__What to work on__. Copy each line of the records that holds the string "street".

Top of Supplied information

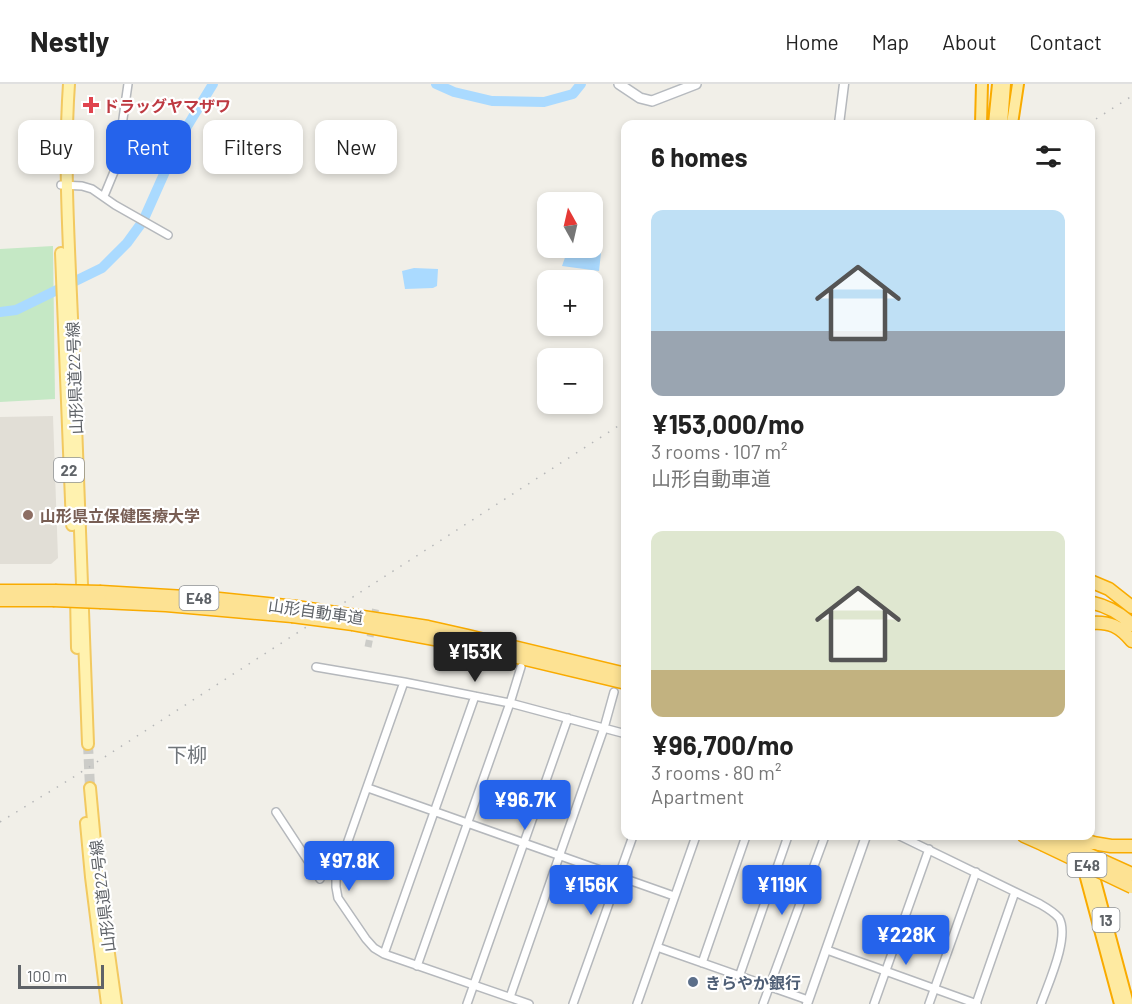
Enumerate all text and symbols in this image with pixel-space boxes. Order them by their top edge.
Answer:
text: Nestly [30,24,109,58]
text: Home [785,29,839,54]
text: Map [872,29,909,54]
text: About [942,29,997,54]
text: Contact [1030,29,1102,54]
place label: ドラッグヤマザワ [103,96,231,115]
marker: ドラッグヤマザワ [84,98,98,112]
chip: Buy [18,120,94,174]
chip: Rent [106,120,191,174]
chip: Filters [203,120,303,174]
chip: New [315,120,397,174]
icon: filters [1032,140,1065,173]
text: 6 homes [651,141,748,172]
north arrow [537,192,603,258]
map controls [537,192,603,414]
icon: home [804,249,912,357]
button: + [537,270,603,336]
street label: 山形県道22号線 [63,321,85,435]
button: − [537,348,603,414]
text: ¥153,000/mo [651,408,804,439]
text: 3 rooms · 107 m² [651,439,787,463]
road number: 22 [54,458,84,482]
text: 山形自動車道 [651,466,771,490]
place label: 山形県立保健医療大学 [40,506,200,525]
marker: 山形県立保健医療大学 [21,508,35,522]
icon: home [804,570,912,678]
road number: E48 [180,586,218,610]
street label: 山形自動車道 [267,595,365,627]
pin: ¥153K [433,632,517,683]
text: ¥153K [448,639,502,663]
text: ¥96,700/mo [651,729,794,760]
district label: 下柳 [167,742,207,766]
text: 3 rooms · 80 m² [651,760,781,784]
pin: ¥96.7K [476,780,574,831]
text: Apartment [651,784,744,808]
text: ¥96.7K [494,787,556,811]
street label: 山形県道22号線 [86,839,118,953]
pin: ¥97.8K [300,841,398,892]
text: ¥97.8K [318,848,380,872]
road number: E48 [1068,853,1106,877]
pin: ¥156K [549,865,633,916]
pin: ¥119K [740,865,824,916]
text: ¥156K [564,872,618,896]
text: ¥119K [756,872,808,896]
road number: 13 [1092,908,1120,932]
pin: ¥228K [864,915,948,966]
text: ¥228K [876,922,936,946]
scale bar [18,962,104,990]
text: 100 m [27,966,67,985]
place label: きらやか銀行 [705,973,801,992]
marker: きらやか銀行 [686,975,700,989]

Bottom of Supplied information

__Problem solution__.
street label: 山形県道22号線 [63,321,85,435]
street label: 山形自動車道 [267,595,365,627]
street label: 山形県道22号線 [86,839,118,953]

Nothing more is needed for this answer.